El caso de la película
A duras penas y con muchas caídas, la película llega a su final sin que haya cirineos que la ayuden a levantarse. Más bien, la cinta disipa su intensidad narrativa y se flagela con su propio enunciado estético. Así, pierde su perfil laberíntico y tenso para refugiarse en una solución sacada con fórceps, tanto de la imaginación del guionista Kurt Wimmer como de la del director de marras.
Lo único que le queda por decir a uno es que, ¡acharita!, se quemó el pan cuando estaba en su razonable punto. En apariencia, es una historia de esas donde un personaje asume la justicia con sus manos al descubrir que otros solo negocian con ella. Son fiscales, por ejemplo, a quienes les interesa ganar “puntajes” con condenas, antes que tener una práctica equilibrada de la ley.
En el filme, vemos cómo una condena se convierte en mercancía judicial para negociar tras los estrados o en las oficinas de los fiscales. El personaje principal, a quien le han asesinado a su hija y a su esposa ante sus propias narices, se siente así desprotegido y decide que le toca a él convertirse en justiciero, lo que más bien lo convierte en vengador. Se trata de un asunto que no es nada novedoso en el cine. Solo que este tema –de ética dudosa– tiene su propia e inesperada dinámica, porque al filme le interesa mostrar, como moraleja, que la represalia al margen de la ley termina por afectar al propio vengador, quien se verá –de manera enajenada– dominado por sus propias fuerzas, como quien abre cajas pandóricas, pero sin que haya esperanzas en el fondo de ellas. El asunto, para la película, es que un vengador solo hallará satisfacción con una crueldad mayor ante quien quiere vengarse y que, con ello, abre círculos dantescos propios de la barbarie.
En apariencia, el filme semeja ser una loa a la venganza, pero es exactamente lo contrario: una advertencia contra ella; así que deviene innecesario el sermón de la publicidad del filme en nuestro país.Para quienes no lo han leído, en dicha publicidad se dice: “No es la intención de esta película promover que el que aquellas personas que no hayan recibido justicia pronta y oportuna, la tomen por sus propias manos”; pero no es este el eslabón débil de la cinta. Veamos.El problema del filme es perder su propia coherencia con respuestas narrativas forzadas que, más bien, lo hacen perder el suspenso y la tirantez que venía acumulando.

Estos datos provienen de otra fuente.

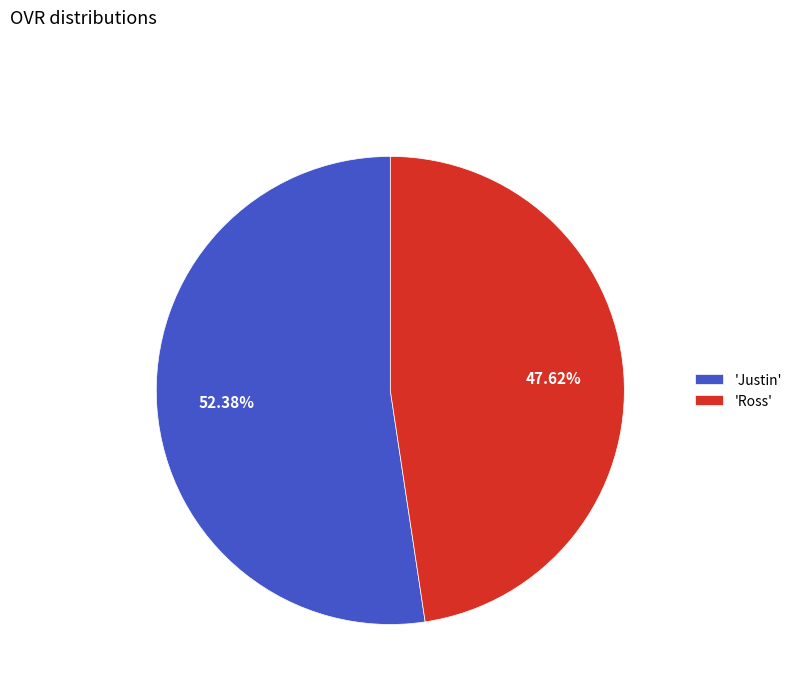

Combined, do 'Ross' and 'Justin' account for over 50%?

Yes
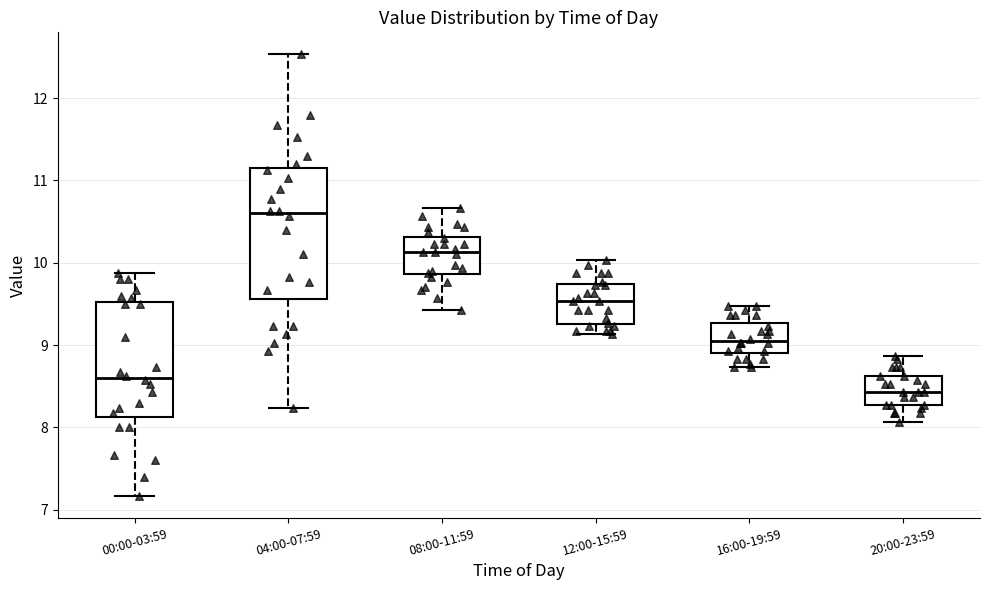

Reading left to right, transcribe this box plot: for each box, give where its median line is, the range the box spans, and where its two whiskers end, as read against the y-axis. The values are not printed on the chart, so give them approximately, as read against the axis.

00:00-03:59: median 8.6, box 8.1 to 9.5, whiskers 7.2 to 9.9
04:00-07:59: median 10.6, box 9.6 to 11.1, whiskers 8.2 to 12.5
08:00-11:59: median 10.1, box 9.9 to 10.3, whiskers 9.4 to 10.7
12:00-15:59: median 9.5, box 9.3 to 9.7, whiskers 9.1 to 10.0
16:00-19:59: median 9.1, box 8.9 to 9.3, whiskers 8.7 to 9.5
20:00-23:59: median 8.4, box 8.3 to 8.6, whiskers 8.1 to 8.9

El propio argumento, de pronto, se desgrana y se pierde la calidad de la película, resuelta en lo visual de manera por igual tópica. El filme primero se arruga, luego termina arrastrando los pies.Hay que destacar el buen aporte de la música al estado emocional que se busca para el espectador, mientras las buenas actuaciones son los hombros sólidos del relato, por la credibilidad que los histriones logran, tanto Gerard Butler (poseído por su vengador) como Jamie Foxx (el fiscal desconcertado ante lo que sucede). Valioso duelo actoral cuando están frente a frente.
Hay un oportuno montaje, incluso cuando el filme viene abajo como catarata bulliciosa: el montaje no claudica. En términos de calidad, la grupera le “chima” a esta cinta; pero funciona al entretener, como pasatiempo, y es lo que le escuchamos al público al terminar la función. Ante eso, lo nuestro, la crítica, no pasa de ser una segunda razón.